-------- TEXT SECTION --------

Thursday, February 18, 2010

Vintage Novels {Breakfast at Tiffany's}

This is one of the most beautiful and heart-breaking book that I have ever read. In just over a hundred pages, Mr Capote created two intriguing characters in a world of their own where every single word is perfect and must be savoured. If you haven't read this novella before, then do rush down to your local book seller tomorrow and demand a copy. You wont regret it!
Of course, one cannot help but compare it to the movie, since more people have watched AH eating a Danish then have read it. Given that the film was made while the Code was still in effect, I think that it is an extremely close adaptation aside from some major plot alterations.
This was actually the first time that I watched the film the same day that I read the book and I found that I understood Holly better then I ever had before. However, you should only follow this method if you have seen the film a few times before so that your focus is on the plot and not on Givenchy.
Obviously the Narrator had to be changed, because a named kept man/struggling writer was approved by the censors and not an unnamed struggling gay writer like he is in the book. I'm not sure how a kept man was approved of within the Code but I like the original Narrator better, because he's better at observing and understanding Holly's character. I also find the falling outs between Holly and the Narrator to be much more realistic and have the possibility of permanence rather than a flighty fight.

-------- DATASET EXCERPT --------

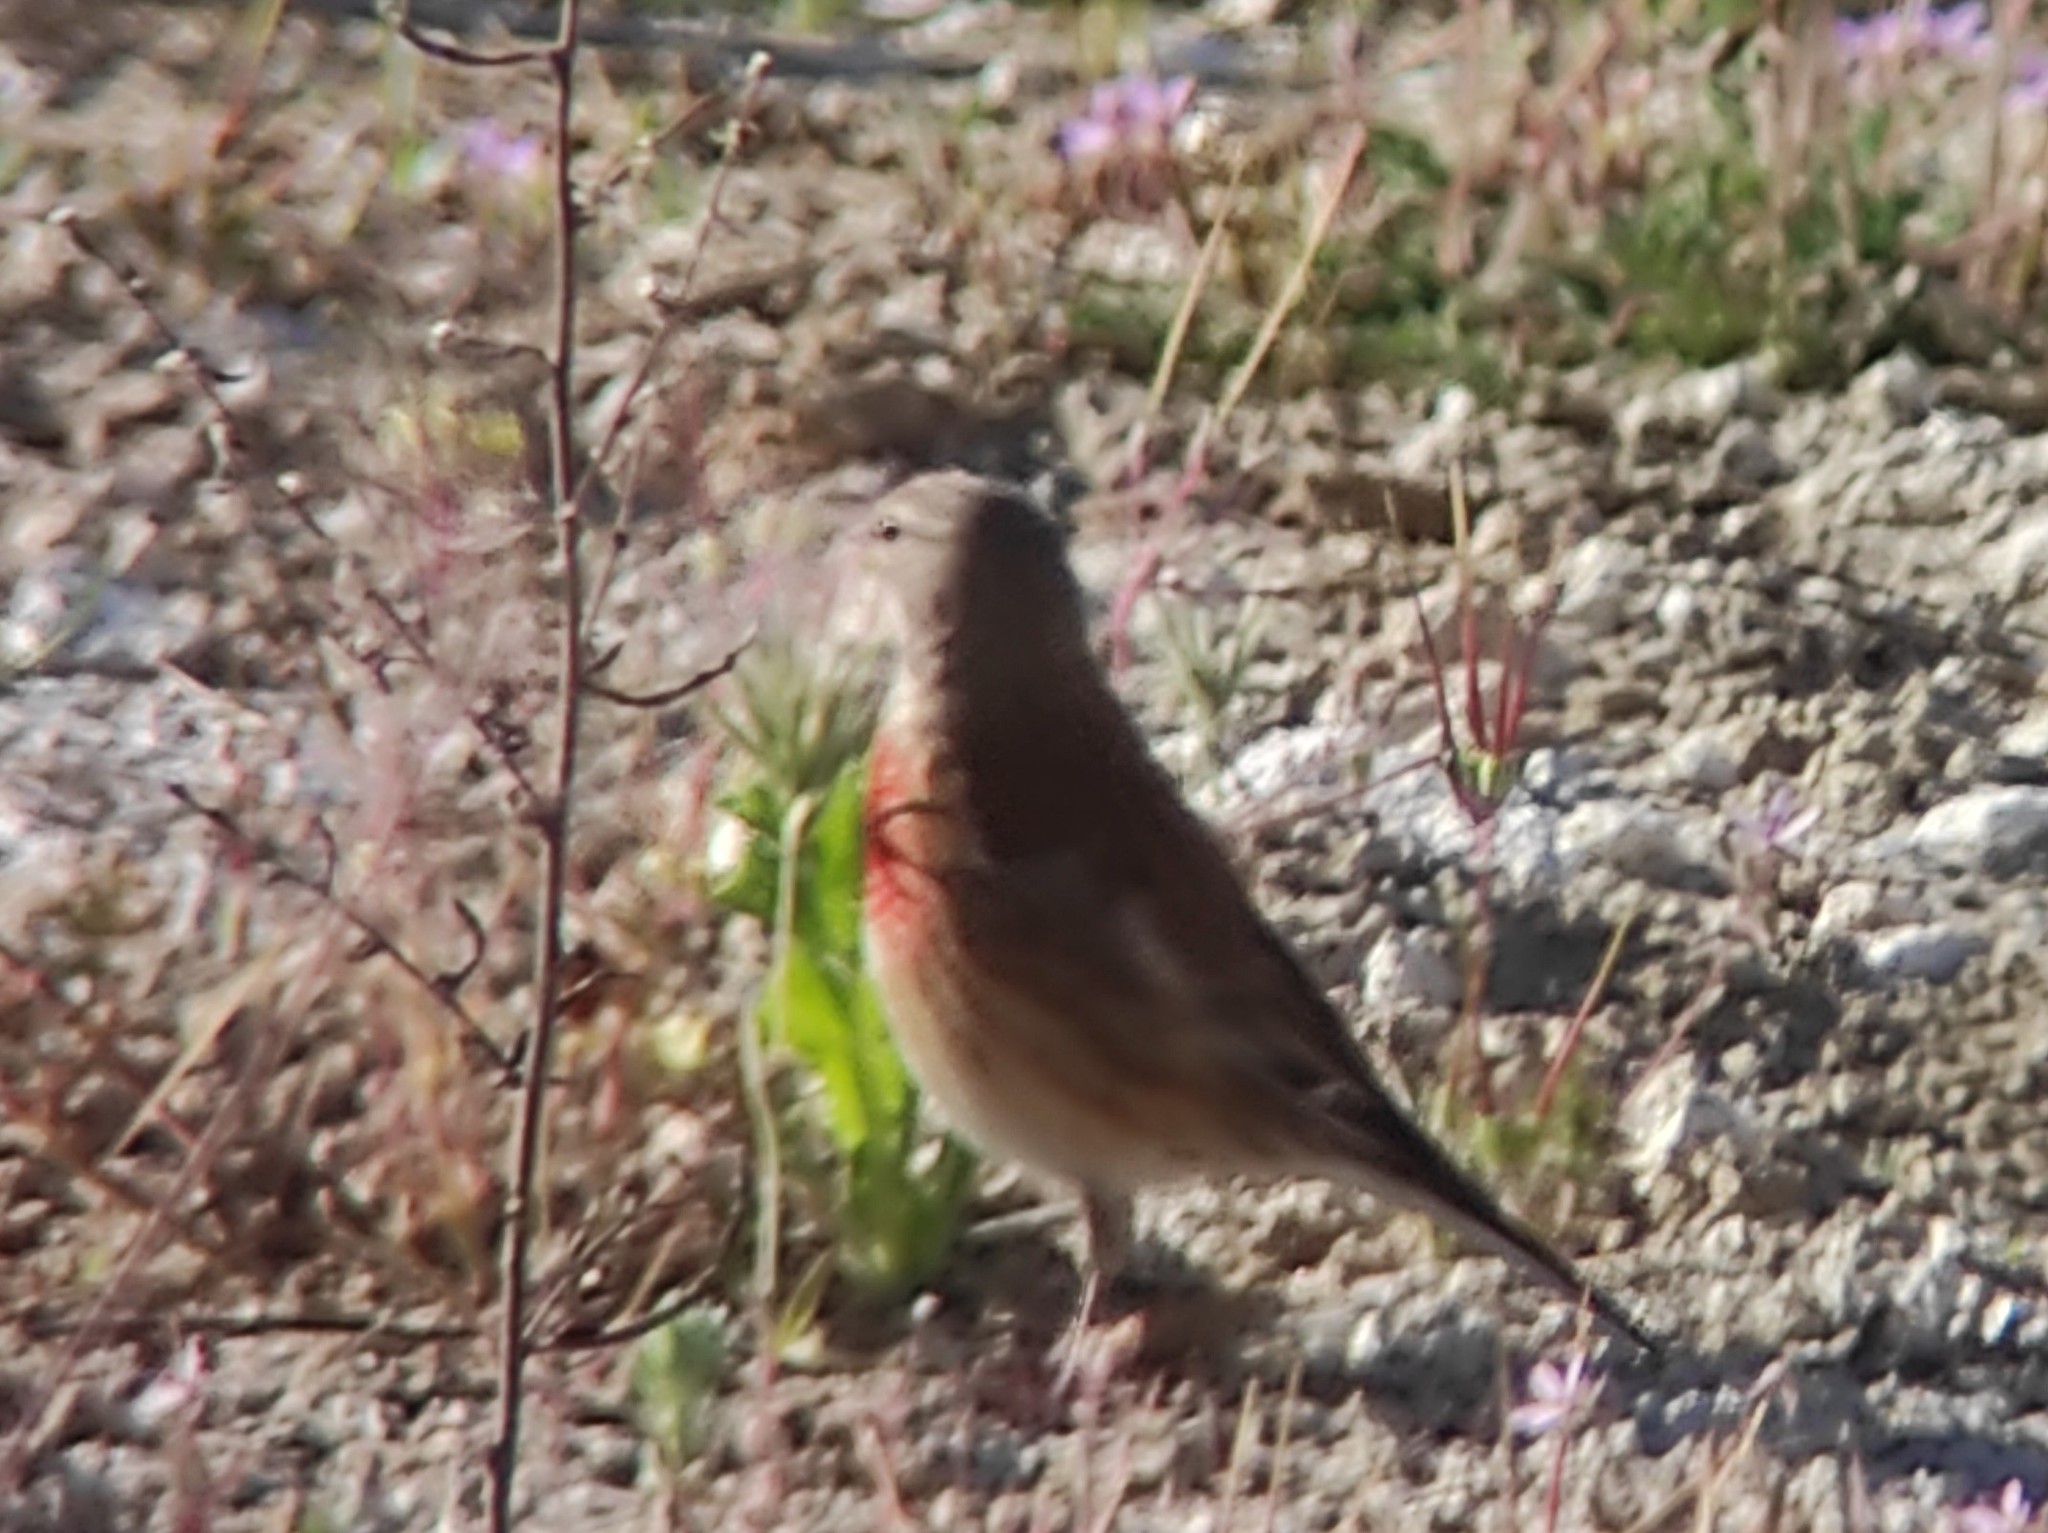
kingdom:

--------

### [WHAT IS EXPECTED]
Reproduce the passage from the Breakfast at Tiffany's review above that begins at the words "This was actually" and stops after "not on Givenchy.".

### [OUTPUT OF THE EXERCISE]
This was actually the first time that I watched the film the same day that I read the book and I found that I understood Holly better then I ever had before. However, you should only follow this method if you have seen the film a few times before so that your focus is on the plot and not on Givenchy.